房间里光线昏暗,月光透过一扇涂了油的羊皮纸窗户照射进来。墙上跳跃着阴影,是那唯一的一支蜡烛投射在厚重的木桌上的低光映出的。艾达姆·维拉里恩走了进来,他的靴子踩在地上,几乎没有声音。他背着一个包袱,不大不小,斜跨过一肩。他不是个会磨蹭或是准备不足的人,更何况是王子召唤他。

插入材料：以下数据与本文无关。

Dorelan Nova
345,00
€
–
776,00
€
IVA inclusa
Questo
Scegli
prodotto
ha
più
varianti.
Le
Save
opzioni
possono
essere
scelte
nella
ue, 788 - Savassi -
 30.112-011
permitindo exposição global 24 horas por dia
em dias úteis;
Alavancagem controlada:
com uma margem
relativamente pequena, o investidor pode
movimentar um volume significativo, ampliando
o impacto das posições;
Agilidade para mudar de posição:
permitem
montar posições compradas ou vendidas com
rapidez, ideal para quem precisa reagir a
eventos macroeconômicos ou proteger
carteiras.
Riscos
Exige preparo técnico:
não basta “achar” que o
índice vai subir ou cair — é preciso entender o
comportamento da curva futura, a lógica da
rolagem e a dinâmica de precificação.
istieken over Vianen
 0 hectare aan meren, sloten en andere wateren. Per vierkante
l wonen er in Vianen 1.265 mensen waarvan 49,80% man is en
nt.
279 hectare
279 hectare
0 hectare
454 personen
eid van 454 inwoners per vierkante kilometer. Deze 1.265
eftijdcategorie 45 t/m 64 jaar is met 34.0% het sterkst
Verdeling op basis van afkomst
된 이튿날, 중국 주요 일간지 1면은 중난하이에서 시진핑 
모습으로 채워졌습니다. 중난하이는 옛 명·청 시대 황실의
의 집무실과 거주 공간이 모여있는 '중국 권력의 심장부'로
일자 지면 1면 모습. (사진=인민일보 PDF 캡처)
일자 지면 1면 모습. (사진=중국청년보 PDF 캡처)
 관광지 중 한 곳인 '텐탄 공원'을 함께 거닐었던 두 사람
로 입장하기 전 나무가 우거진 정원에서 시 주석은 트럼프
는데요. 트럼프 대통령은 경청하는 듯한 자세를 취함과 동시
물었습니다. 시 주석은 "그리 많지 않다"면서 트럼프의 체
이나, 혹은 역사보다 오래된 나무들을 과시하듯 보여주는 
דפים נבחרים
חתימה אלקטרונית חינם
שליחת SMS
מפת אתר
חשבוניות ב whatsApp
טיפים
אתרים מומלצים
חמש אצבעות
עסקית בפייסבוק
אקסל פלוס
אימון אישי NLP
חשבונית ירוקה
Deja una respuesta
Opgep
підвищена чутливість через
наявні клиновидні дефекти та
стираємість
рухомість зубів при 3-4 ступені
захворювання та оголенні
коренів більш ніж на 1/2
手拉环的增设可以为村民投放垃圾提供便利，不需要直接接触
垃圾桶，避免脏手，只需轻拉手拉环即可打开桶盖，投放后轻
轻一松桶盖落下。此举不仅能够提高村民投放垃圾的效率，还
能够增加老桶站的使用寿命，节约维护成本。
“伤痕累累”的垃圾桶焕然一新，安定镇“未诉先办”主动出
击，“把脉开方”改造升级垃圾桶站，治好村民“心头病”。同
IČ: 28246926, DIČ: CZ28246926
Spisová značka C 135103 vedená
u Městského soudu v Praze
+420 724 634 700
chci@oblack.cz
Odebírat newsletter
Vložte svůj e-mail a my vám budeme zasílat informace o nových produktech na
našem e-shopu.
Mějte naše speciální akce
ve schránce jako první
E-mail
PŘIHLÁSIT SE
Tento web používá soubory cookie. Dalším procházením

罗温娜已经在那里,她长发束起,表情平静如水。荨麻草倚靠在远墙上,双臂交叉抱胸,乱蓬蓬的卷发框住一张毫无吸引力的脸庞。在她脚边放着一个背包,随意扔在地上,加剧了她原本就不修边幅的外表——不过她本来也不太在乎这一点。
“艾蒙德(Aemond)”坐在桌子一头的椅子上,低声但故意清晰地说,“关上门。”他独自一只紫罗兰色的眼睛盯着他,另一只眼睛上的补丁让他的脸部轮廓显得锐利得像钢刀一样锋利。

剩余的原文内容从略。